Try it
Return the whole of the data exactly.

Records for this task
-- Opening Marker --
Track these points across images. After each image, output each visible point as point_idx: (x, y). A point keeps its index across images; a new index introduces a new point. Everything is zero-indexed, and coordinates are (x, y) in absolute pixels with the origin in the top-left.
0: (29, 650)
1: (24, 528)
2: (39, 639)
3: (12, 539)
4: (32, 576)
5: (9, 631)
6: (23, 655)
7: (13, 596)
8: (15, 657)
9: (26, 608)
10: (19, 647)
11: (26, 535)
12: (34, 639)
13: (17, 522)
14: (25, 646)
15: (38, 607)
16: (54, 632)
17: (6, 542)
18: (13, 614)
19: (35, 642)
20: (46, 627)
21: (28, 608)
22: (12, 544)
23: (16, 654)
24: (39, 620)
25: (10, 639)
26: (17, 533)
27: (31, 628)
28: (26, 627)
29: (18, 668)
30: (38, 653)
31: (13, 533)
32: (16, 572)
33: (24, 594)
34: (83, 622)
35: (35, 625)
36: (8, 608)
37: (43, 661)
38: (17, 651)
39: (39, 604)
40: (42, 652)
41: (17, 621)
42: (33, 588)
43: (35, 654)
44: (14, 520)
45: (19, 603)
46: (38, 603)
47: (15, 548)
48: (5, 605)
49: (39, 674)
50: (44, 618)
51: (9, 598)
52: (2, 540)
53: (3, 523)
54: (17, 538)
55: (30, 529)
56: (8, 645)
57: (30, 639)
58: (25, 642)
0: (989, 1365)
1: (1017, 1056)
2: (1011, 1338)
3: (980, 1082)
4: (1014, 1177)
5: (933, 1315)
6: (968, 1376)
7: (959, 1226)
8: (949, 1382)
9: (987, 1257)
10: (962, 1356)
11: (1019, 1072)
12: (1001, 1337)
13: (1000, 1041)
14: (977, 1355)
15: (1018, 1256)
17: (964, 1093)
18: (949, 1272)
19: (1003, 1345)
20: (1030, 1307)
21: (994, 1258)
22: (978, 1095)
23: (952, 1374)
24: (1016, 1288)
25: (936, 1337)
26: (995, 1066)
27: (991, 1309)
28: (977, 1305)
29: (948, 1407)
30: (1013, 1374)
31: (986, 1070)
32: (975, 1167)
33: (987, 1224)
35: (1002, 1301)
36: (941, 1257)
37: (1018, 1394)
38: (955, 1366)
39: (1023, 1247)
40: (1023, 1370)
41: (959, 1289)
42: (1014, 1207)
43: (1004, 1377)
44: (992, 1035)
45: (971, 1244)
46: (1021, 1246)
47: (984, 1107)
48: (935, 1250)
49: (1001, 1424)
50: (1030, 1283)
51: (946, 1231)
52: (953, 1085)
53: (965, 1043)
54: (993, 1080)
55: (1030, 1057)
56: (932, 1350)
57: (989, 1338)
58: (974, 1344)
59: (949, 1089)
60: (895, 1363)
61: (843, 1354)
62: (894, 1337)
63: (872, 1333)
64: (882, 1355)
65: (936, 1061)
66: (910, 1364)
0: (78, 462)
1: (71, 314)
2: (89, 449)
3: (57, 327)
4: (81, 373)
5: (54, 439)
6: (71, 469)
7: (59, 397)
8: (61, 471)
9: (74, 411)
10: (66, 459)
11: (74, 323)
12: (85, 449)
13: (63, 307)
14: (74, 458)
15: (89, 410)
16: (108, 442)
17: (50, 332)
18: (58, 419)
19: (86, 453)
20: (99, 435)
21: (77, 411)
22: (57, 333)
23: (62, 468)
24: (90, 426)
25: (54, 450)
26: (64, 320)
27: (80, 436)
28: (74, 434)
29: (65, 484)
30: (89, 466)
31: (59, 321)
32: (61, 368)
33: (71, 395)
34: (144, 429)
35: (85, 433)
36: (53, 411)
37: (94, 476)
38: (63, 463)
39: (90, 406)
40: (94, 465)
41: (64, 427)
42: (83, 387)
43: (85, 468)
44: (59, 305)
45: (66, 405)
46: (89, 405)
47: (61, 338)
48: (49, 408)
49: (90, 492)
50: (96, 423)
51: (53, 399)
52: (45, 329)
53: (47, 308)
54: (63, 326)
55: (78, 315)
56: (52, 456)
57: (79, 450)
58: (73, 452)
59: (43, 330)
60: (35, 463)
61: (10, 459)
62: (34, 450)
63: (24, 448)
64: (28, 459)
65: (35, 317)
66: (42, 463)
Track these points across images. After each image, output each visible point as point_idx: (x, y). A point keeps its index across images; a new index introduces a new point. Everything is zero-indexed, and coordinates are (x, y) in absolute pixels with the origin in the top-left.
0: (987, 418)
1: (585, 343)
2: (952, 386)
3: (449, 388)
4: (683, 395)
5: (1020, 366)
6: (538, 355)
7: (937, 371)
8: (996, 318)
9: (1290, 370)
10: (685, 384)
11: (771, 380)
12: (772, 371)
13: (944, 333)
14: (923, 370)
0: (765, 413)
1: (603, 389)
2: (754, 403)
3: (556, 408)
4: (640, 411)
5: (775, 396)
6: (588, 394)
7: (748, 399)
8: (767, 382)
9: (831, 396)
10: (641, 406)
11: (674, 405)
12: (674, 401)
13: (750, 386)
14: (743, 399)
-- Closing Marker --
Solution to this exercise
Track these points across images. After each image, output each visible point as point_idx: (x, y). A point keeps its index across images; a new index introduces a new point. Everything is zero-indexed, and coordinates are (x, y) in absolute pixels with the origin in the top-left.
0: (29, 650)
1: (24, 528)
2: (39, 639)
3: (12, 539)
4: (32, 576)
5: (9, 631)
6: (23, 655)
7: (13, 596)
8: (15, 657)
9: (26, 608)
10: (19, 647)
11: (26, 535)
12: (34, 639)
13: (17, 522)
14: (25, 646)
15: (38, 607)
16: (54, 632)
17: (6, 542)
18: (13, 614)
19: (35, 642)
20: (46, 627)
21: (28, 608)
22: (12, 544)
23: (16, 654)
24: (39, 620)
25: (10, 639)
26: (17, 533)
27: (31, 628)
28: (26, 627)
29: (18, 668)
30: (38, 653)
31: (13, 533)
32: (16, 572)
33: (24, 594)
34: (83, 622)
35: (35, 625)
36: (8, 608)
37: (43, 661)
38: (17, 651)
39: (39, 604)
40: (42, 652)
41: (17, 621)
42: (33, 588)
43: (35, 654)
44: (14, 520)
45: (19, 603)
46: (38, 603)
47: (15, 548)
48: (5, 605)
49: (39, 674)
50: (44, 618)
51: (9, 598)
52: (2, 540)
53: (3, 523)
54: (17, 538)
55: (30, 529)
56: (8, 645)
57: (30, 639)
58: (25, 642)
0: (989, 1365)
1: (1017, 1056)
2: (1011, 1338)
3: (980, 1082)
4: (1014, 1177)
5: (933, 1315)
6: (968, 1376)
7: (959, 1226)
8: (949, 1382)
9: (987, 1257)
10: (962, 1356)
11: (1019, 1072)
12: (1001, 1337)
13: (1000, 1041)
14: (977, 1355)
15: (1018, 1256)
17: (964, 1093)
18: (949, 1272)
19: (1003, 1345)
20: (1030, 1307)
21: (994, 1258)
22: (978, 1095)
23: (952, 1374)
24: (1016, 1288)
25: (936, 1337)
26: (995, 1066)
27: (991, 1309)
28: (977, 1305)
29: (948, 1407)
30: (1013, 1374)
31: (986, 1070)
32: (975, 1167)
33: (987, 1224)
35: (1002, 1301)
36: (941, 1257)
37: (1018, 1394)
38: (955, 1366)
39: (1023, 1247)
40: (1023, 1370)
41: (959, 1289)
42: (1014, 1207)
43: (1004, 1377)
44: (992, 1035)
45: (971, 1244)
46: (1021, 1246)
47: (984, 1107)
48: (935, 1250)
49: (1001, 1424)
50: (1030, 1283)
51: (946, 1231)
52: (953, 1085)
53: (965, 1043)
54: (993, 1080)
55: (1030, 1057)
56: (932, 1350)
57: (989, 1338)
58: (974, 1344)
59: (949, 1089)
60: (895, 1363)
61: (843, 1354)
62: (894, 1337)
63: (872, 1333)
64: (882, 1355)
65: (936, 1061)
66: (910, 1364)
0: (78, 462)
1: (71, 314)
2: (89, 449)
3: (57, 327)
4: (81, 373)
5: (54, 439)
6: (71, 469)
7: (59, 397)
8: (61, 471)
9: (74, 411)
10: (66, 459)
11: (74, 323)
12: (85, 449)
13: (63, 307)
14: (74, 458)
15: (89, 410)
16: (108, 442)
17: (50, 332)
18: (58, 419)
19: (86, 453)
20: (99, 435)
21: (77, 411)
22: (57, 333)
23: (62, 468)
24: (90, 426)
25: (54, 450)
26: (64, 320)
27: (80, 436)
28: (74, 434)
29: (65, 484)
30: (89, 466)
31: (59, 321)
32: (61, 368)
33: (71, 395)
34: (144, 429)
35: (85, 433)
36: (53, 411)
37: (94, 476)
38: (63, 463)
39: (90, 406)
40: (94, 465)
41: (64, 427)
42: (83, 387)
43: (85, 468)
44: (59, 305)
45: (66, 405)
46: (89, 405)
47: (61, 338)
48: (49, 408)
49: (90, 492)
50: (96, 423)
51: (53, 399)
52: (45, 329)
53: (47, 308)
54: (63, 326)
55: (78, 315)
56: (52, 456)
57: (79, 450)
58: (73, 452)
59: (43, 330)
60: (35, 463)
61: (10, 459)
62: (34, 450)
63: (24, 448)
64: (28, 459)
65: (35, 317)
66: (42, 463)
Track these points across images. After each image, output each visible point as point_idx: (x, y). A point keeps its index across images; a new index introduces a new point. Everything is zero-indexed, and coordinates are (x, y) in absolute pixels with the origin in the top-left.
0: (987, 418)
1: (585, 343)
2: (952, 386)
3: (449, 388)
4: (683, 395)
5: (1020, 366)
6: (538, 355)
7: (937, 371)
8: (996, 318)
9: (1290, 370)
10: (685, 384)
11: (771, 380)
12: (772, 371)
13: (944, 333)
14: (923, 370)
0: (765, 413)
1: (603, 389)
2: (754, 403)
3: (556, 408)
4: (640, 411)
5: (775, 396)
6: (588, 394)
7: (748, 399)
8: (767, 382)
9: (831, 396)
10: (641, 406)
11: (674, 405)
12: (674, 401)
13: (750, 386)
14: (743, 399)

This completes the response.